E lá se foi o intendente para o simulacro de um apocalipse, sem prazo para voltar a Brasília. Claro, não era para menos. A missão do intendente nos 40 graus de Manaus é árdua. Vai ter que colocar em prática seus conhecimentos de logística para levar oxigênio aos hospitais e derrubar o cartel dos distribuidores do produto necessário para salvar vidas humanas; resolver o problema da falta de leitos de UTI e da transferência de pacientes para outros estados; investigar se efetivamente o governo estadual desviou recursos para combate à doença; apurar o extravio de centenas de doses de vacinas destinadas às tribos indígenas; averiguar o ato execrável dos fura-filas, que inclui três secretários municipais.
Nesse episódio condenável dos que seguem a lei de Gérson (levar vantagem em tudo) – a pena em países onde predomina a religião muçulmana seria o fuzilamento – o ministro contou com a colaboração da juíza federal Maria Pinto Fraxil, que ordenou a não aplicação da segunda dose da vacina nos infratores, punição que deve ser estendida para todo o país. Atenção Reginaldo Prado, prefeito de Candiba.
Pressionado para deixar o ministério, Pazuello negou há cerca de uma semana a falência do sistema de saúde do Amazonas, reiterando a impossibilidade de enviar oxigênio para Manaus, por não dispor de aviões. Evidente que ele não mencionou os voos do presidente pelo Brasil – na última quinta-feira, sem máscara, contrariando decreto estadual, esteve em Coribe, a 875 km de Salvador, na sua oitava visita à Bahia –, inaugurando obras alheias e preparando o caminho para a reeleição. No dia 4 de dezembro foi a Salvador, onde passou poucas horas, participando de uma sessão de orações com seus apoiadores neopentecostais.
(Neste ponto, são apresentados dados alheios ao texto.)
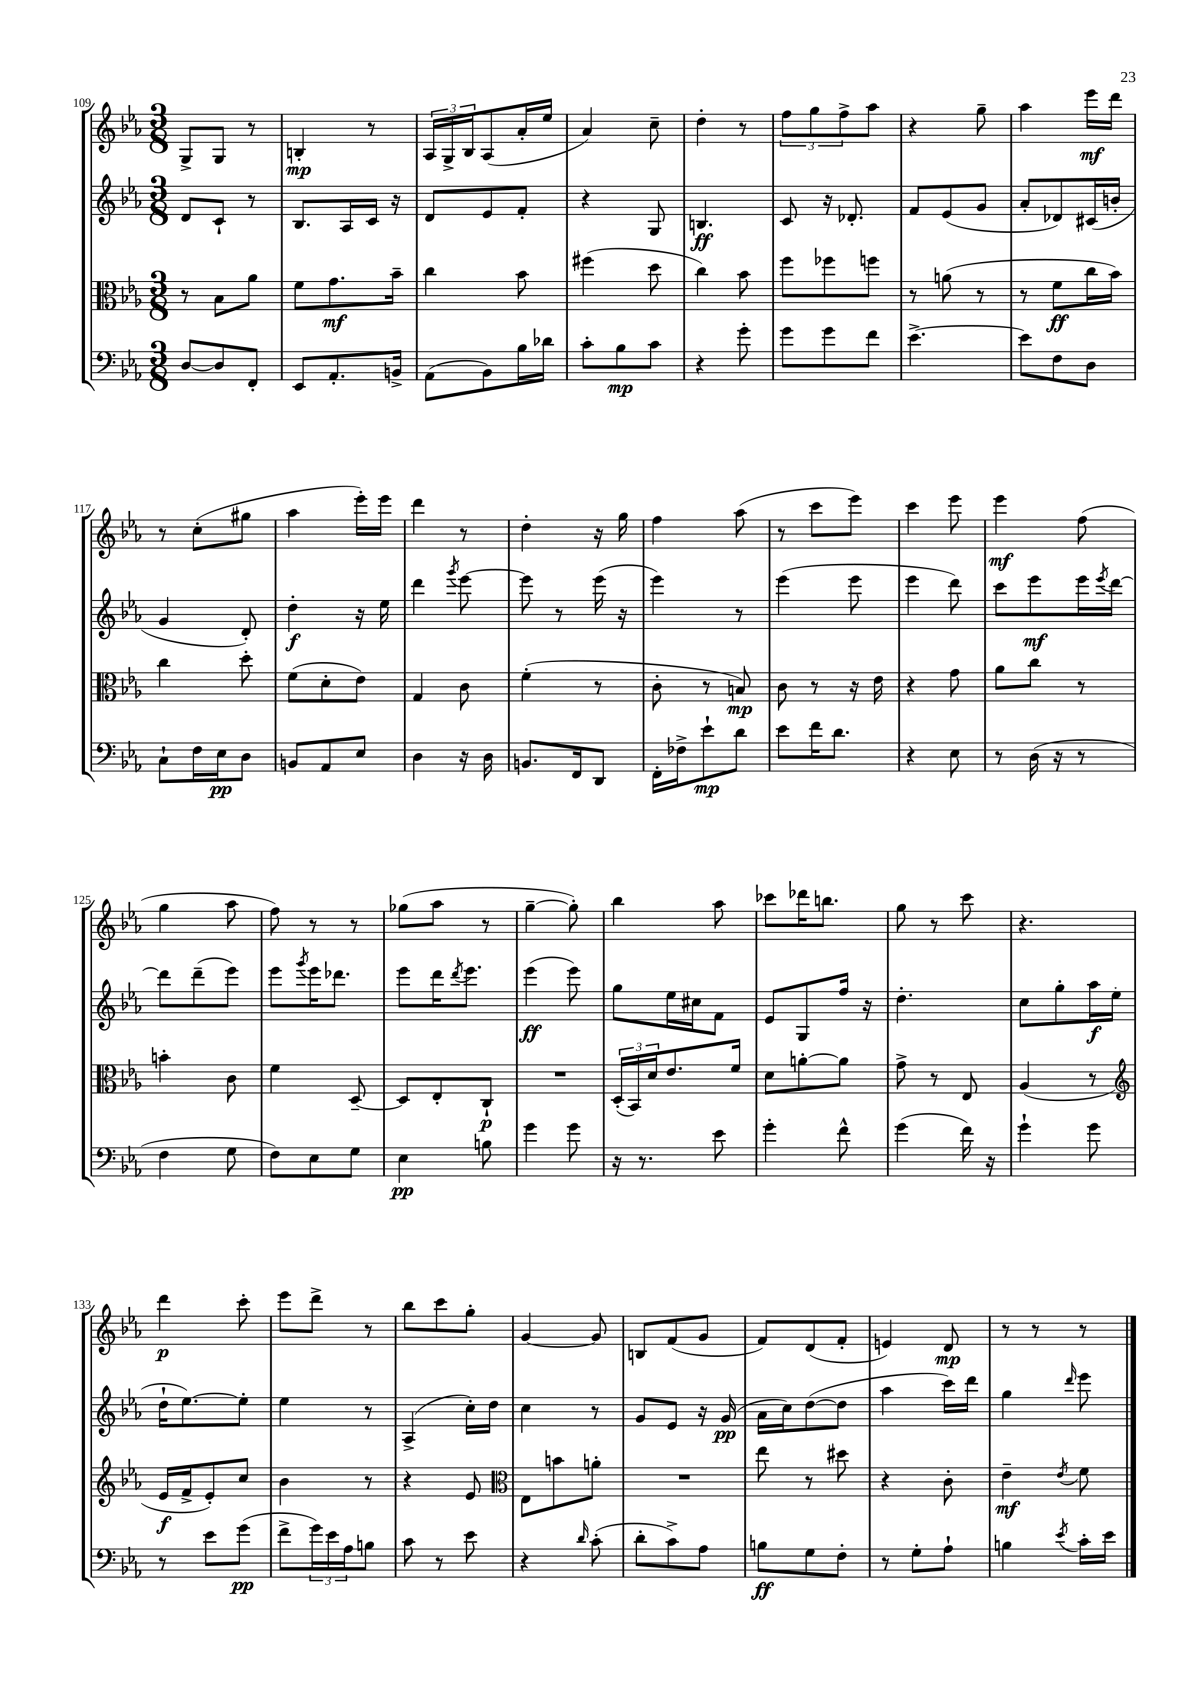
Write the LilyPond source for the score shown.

<<
\new StaffGroup <<
\new Staff = "s0" {
    \clef treble \key ees \major \numericTimeSignature \time 3/8
    g8-> g8 r8 |
    b4-.\mp r8 |
    \tuplet 3/2 { aes16 g16-> bes16 } aes8( aes'16-. ees''16 |
    aes'4) c''8-- |
    d''4-. r8 |
    \tuplet 3/2 { f''8 g''8 f''8-> } aes''8 |
    r4 g''8-- |
    aes''4 ees'''16\mf d'''16 |
    r8 c''8-.( gis''8 |
    aes''4 ees'''16-.) ees'''16 |
    d'''4 r8 |
    d''4-. r16 g''16 |
    f''4 aes''8( |
    r8 c'''8 ees'''8) |
    c'''4 ees'''8 |
    ees'''4\mf f''8( |
    g''4 aes''8 |
    f''8) r8 r8 |
    ges''8( aes''8 r8 |
    g''4~-- g''8-.) |
    bes''4 aes''8 |
    ces'''8 des'''16 b''8. |
    g''8 r8 c'''8 |
    r4. |
    d'''4\p c'''8-. |
    ees'''8 d'''8-> r8 |
    bes''8 c'''8 g''8-. |
    g'4~ g'8 |
    b8 f'8( g'8 |
    f'8) d'8( f'8-. |
    e'4) d'8\mp |
    r8 r8 r8 \bar "|." |
}
\new Staff = "s1" {
    \clef treble \key ees \major \numericTimeSignature \time 3/8
    d'8 c'8-! r8 |
    bes8. aes16 c'16 r16 |
    d'8 ees'8 f'8-. |
    r4 g8 |
    b4.\ff |
    c'8 r16 des'8.-. |
    f'8 ees'8( g'8 |
    aes'8-. des'8) cis'16( b'16-. |
    g'4 d'8-.) |
    d''4-.\f r16 ees''16 |
    d'''4 \acciaccatura { g'''8 } ees'''8~ |
    ees'''8 r8 ees'''16( r16 |
    ees'''4) r8 |
    ees'''4( ees'''8 |
    ees'''4 d'''8) |
    c'''8 ees'''8\mf ees'''16 \acciaccatura { ees'''8 } d'''16~ |
    d'''8 d'''8--( ees'''8) |
    ees'''8 \acciaccatura { g'''8 } ees'''16 des'''8. |
    ees'''8 d'''16 \acciaccatura { d'''8 } ees'''8. |
    ees'''4\ff( ees'''8) |
    g''8 ees''16 cis''16 f'8 |
    ees'8 g8 f''16 r16 |
    d''4.-. |
    c''8 g''8-. aes''16\f ees''16( |
    d''16-! ees''8.~) ees''8-. |
    ees''4 r8 |
    aes4->( c''16-.) d''16 |
    c''4 r8 |
    g'8 ees'8 r16 g'16\pp( |
    aes'16 c''16) d''8~( d''8 |
    aes''4 c'''16) d'''16 |
    g''4 \grace { d'''16 } ees'''8 \bar "|." |
}
\new Staff = "s2" {
    \clef alto \key ees \major \numericTimeSignature \time 3/8
    r8 bes8 aes'8 |
    f'8 g'8.\mf bes'16-- |
    c''4 bes'8 |
    fis''4( d''8 |
    c''4) bes'8 |
    f''8 fes''8 f''8 |
    r8 a'8( r8 |
    r8 f'8\ff c''16 bes'16) |
    c''4 d''8-. |
    f'8( d'8-. ees'8) |
    g4 c'8 |
    f'4-.( r8 |
    c'8-. r8 b8\mp) |
    c'8 r8 r16 ees'16 |
    r4 g'8 |
    aes'8 c''8 r8 |
    b'4-. c'8 |
    f'4 d8~-- |
    d8 ees8-. c8-!\p |
    R4. |
    \tuplet 3/2 { d16-.( bes,16) d'16 } ees'8. f'16 |
    d'8 a'8~-. a'8 |
    g'8-> r8 ees8 |
    aes4( r8 |
    \clef treble ees'16\f f'16-> ees'8-.) c''8 |
    bes'4 r8 |
    r4 ees'8 |
    \clef alto ees8 b'8 a'8-. |
    R4. |
    ees''8 r8 dis''8 |
    r4 c'8-. |
    ees'4--\mf \acciaccatura { ees'8 } f'8 \bar "|." |
}
\new Staff = "s3" {
    \clef bass \key ees \major \numericTimeSignature \time 3/8
    d8~ d8 f,8-. |
    ees,8 aes,8.-. b,16-> |
    aes,8( bes,8) bes16 des'16 |
    c'8-. bes8\mp c'8 |
    r4 g'8-. |
    g'8 g'8 f'8 |
    ees'4.~-> |
    ees'8 f8 d8 |
    c8-! f16 ees16\pp d8 |
    b,8 aes,8 ees8 |
    d4 r16 d16 |
    b,8. f,16 d,8 |
    f,16-. fes16-> ees'8-!\mp d'8 |
    ees'8 f'16 d'8. |
    r4 ees8 |
    r8 d16( r16 r8 |
    f4 g8 |
    f8) ees8 g8 |
    ees4\pp b8 |
    g'4 g'8 |
    r16 r8. ees'8 |
    g'4-. f'8-^ |
    g'4( f'16) r16 |
    g'4-! g'8 |
    r8 ees'8 g'8\pp( |
    f'8-> \tuplet 3/2 { g'16) ees'16 aes16 } b8 |
    c'8 r8 ees'8 |
    r4 \grace { d'16 } c'8-.( |
    d'8-. c'8->) aes8 |
    b8\ff g8 f8-. |
    r8 g8-. aes8-! |
    b4 \acciaccatura { ees'8 } c'16-. ees'16 \bar "|." |
}
>>
>>
\layout { \context { \Score currentBarNumber = #109 } }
Quando retornar do Amazonas, o ministro da Saúde, se não pedir demissão nas próximas horas, terá outra complicada equação para resolver: silenciar os brasileiros que reclamam da falta de vacinas e já foram as ruas pedir o impeachment de Bolsonaro.
Em Vitória da Conquista, a prefeita em exercício Sheila Lemos tem declarado que a covid 19 está sob controle, embora seja alarmante o número diário de contaminados e de óbitos. O imobilismo do Comitê Gestor de Crise tem causado preocupação. Na sua última conversa com a imprensa Sheila condenou as aglomerações, pedindo aos irresponsáveis que “tenham consciência”, mas não disse se tomará alguma medida; as restrições, obviamente, ao funcionamento do comércio estão descartadas. Mas não é todo mundo que pode se tratar no Hospital Sírio-Libanês, sob os cuidados de três famosos infectologistas.
As vacinas chegaram a Conquista em doses homeopáticas, insuficientes para atender completamente ao público do primeiro grupo. O posto instalado pela prefeitura, devido a distância, atendeu unicamente àquelas pessoas que foram de carro ou de moto. Sem o devido controle, era evidente, para um atento observador, que muitos veículos transportavam os repulsivos fura-filas. Somente três deles, servidores burocratas da Secretaria Municipal de Saúde, foram flagrados. Serão punidos? – pergunta os idosos com mais de 75 anos, que vivem a expectativa de um dia serem vacinados.